PROBLEM DETAILS: Rewrite the lines from the one containing "order: Hypnales" up to and including the one containing "common name: Common milkweed", substituting "division" for every occurrence of "phylum" and leaving all else unchanged. Reproduce only that stretch of lines.

DATA EXCERPTS:
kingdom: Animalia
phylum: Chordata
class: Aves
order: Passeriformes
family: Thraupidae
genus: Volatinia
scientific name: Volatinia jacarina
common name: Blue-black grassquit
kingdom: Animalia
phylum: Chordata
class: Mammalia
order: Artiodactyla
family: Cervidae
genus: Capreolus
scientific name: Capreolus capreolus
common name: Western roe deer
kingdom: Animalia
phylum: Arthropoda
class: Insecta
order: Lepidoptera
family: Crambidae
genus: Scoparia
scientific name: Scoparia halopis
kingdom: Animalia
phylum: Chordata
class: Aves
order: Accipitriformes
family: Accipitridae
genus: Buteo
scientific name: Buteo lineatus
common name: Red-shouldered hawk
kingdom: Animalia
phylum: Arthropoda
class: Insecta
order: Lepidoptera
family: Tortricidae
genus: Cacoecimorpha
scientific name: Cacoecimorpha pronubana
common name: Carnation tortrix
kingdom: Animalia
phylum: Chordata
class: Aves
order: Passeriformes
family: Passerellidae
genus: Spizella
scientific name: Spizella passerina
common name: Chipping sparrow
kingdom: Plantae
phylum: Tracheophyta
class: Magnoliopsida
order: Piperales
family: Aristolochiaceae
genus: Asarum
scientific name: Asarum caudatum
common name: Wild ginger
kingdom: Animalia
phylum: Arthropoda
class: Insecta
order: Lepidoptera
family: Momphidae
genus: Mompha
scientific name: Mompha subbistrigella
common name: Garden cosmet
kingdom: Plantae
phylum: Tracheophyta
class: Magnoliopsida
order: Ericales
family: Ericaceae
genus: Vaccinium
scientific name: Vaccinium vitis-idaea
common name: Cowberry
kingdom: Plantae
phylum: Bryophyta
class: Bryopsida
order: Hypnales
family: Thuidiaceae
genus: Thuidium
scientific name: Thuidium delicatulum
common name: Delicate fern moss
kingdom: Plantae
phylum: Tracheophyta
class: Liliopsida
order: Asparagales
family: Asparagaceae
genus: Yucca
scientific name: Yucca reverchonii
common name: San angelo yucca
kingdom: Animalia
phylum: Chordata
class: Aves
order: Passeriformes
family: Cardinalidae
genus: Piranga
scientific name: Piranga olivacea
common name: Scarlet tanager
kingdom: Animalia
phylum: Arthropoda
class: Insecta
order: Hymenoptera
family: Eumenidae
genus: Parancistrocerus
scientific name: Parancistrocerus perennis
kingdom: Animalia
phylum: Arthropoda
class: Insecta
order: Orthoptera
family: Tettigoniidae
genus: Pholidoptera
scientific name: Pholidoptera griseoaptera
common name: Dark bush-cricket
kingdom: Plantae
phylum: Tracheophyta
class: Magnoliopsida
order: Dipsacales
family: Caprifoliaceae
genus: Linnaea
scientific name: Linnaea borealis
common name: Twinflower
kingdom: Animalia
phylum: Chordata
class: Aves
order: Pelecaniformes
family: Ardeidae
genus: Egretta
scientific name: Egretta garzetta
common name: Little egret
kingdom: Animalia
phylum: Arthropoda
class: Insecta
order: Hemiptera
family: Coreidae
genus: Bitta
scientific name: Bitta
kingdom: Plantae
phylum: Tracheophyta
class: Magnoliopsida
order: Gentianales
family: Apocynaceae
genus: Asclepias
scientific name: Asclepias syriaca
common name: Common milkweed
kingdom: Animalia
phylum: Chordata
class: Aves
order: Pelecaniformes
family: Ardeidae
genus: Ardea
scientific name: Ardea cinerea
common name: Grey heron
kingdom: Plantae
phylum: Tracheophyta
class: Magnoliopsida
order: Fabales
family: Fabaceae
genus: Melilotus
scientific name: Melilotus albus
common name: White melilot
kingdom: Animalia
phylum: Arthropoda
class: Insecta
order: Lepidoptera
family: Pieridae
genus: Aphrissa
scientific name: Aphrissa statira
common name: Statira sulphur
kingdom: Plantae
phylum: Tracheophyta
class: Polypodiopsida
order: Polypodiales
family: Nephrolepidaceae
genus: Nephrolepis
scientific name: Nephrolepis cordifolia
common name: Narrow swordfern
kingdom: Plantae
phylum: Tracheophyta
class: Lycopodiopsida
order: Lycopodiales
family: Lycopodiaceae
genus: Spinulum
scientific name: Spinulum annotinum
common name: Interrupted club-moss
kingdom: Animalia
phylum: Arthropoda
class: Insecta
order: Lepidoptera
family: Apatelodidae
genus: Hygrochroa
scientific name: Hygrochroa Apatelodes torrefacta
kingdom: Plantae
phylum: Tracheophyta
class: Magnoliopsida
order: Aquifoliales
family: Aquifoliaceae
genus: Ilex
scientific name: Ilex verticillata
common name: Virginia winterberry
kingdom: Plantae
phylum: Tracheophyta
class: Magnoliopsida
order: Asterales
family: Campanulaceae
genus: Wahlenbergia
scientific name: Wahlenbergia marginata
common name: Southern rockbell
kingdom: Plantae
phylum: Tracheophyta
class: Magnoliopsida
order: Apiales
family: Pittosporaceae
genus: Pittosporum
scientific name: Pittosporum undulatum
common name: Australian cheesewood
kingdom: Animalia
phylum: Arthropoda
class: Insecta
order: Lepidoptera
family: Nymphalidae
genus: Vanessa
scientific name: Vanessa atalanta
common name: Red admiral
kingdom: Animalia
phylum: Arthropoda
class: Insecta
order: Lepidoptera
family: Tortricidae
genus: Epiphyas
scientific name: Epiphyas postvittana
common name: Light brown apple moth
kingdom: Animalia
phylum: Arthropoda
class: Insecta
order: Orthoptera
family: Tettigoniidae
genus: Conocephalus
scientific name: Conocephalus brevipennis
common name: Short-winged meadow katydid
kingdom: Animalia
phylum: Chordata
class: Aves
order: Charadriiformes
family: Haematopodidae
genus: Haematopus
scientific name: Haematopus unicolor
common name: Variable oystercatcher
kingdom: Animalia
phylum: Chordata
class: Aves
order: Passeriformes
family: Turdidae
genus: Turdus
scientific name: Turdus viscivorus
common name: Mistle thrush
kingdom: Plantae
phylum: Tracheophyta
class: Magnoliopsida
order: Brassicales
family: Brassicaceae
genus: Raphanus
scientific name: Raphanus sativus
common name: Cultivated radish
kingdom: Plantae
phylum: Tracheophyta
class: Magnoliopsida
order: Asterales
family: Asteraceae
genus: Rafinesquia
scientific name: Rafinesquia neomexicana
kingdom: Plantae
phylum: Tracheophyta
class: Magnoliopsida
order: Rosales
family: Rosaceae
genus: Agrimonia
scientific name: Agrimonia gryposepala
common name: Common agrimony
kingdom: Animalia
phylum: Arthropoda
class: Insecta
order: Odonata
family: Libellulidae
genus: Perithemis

THE ANSWER:
order: Hypnales
family: Thuidiaceae
genus: Thuidium
scientific name: Thuidium delicatulum
common name: Delicate fern moss
kingdom: Plantae
division: Tracheophyta
class: Liliopsida
order: Asparagales
family: Asparagaceae
genus: Yucca
scientific name: Yucca reverchonii
common name: San angelo yucca
kingdom: Animalia
division: Chordata
class: Aves
order: Passeriformes
family: Cardinalidae
genus: Piranga
scientific name: Piranga olivacea
common name: Scarlet tanager
kingdom: Animalia
division: Arthropoda
class: Insecta
order: Hymenoptera
family: Eumenidae
genus: Parancistrocerus
scientific name: Parancistrocerus perennis
kingdom: Animalia
division: Arthropoda
class: Insecta
order: Orthoptera
family: Tettigoniidae
genus: Pholidoptera
scientific name: Pholidoptera griseoaptera
common name: Dark bush-cricket
kingdom: Plantae
division: Tracheophyta
class: Magnoliopsida
order: Dipsacales
family: Caprifoliaceae
genus: Linnaea
scientific name: Linnaea borealis
common name: Twinflower
kingdom: Animalia
division: Chordata
class: Aves
order: Pelecaniformes
family: Ardeidae
genus: Egretta
scientific name: Egretta garzetta
common name: Little egret
kingdom: Animalia
division: Arthropoda
class: Insecta
order: Hemiptera
family: Coreidae
genus: Bitta
scientific name: Bitta
kingdom: Plantae
division: Tracheophyta
class: Magnoliopsida
order: Gentianales
family: Apocynaceae
genus: Asclepias
scientific name: Asclepias syriaca
common name: Common milkweed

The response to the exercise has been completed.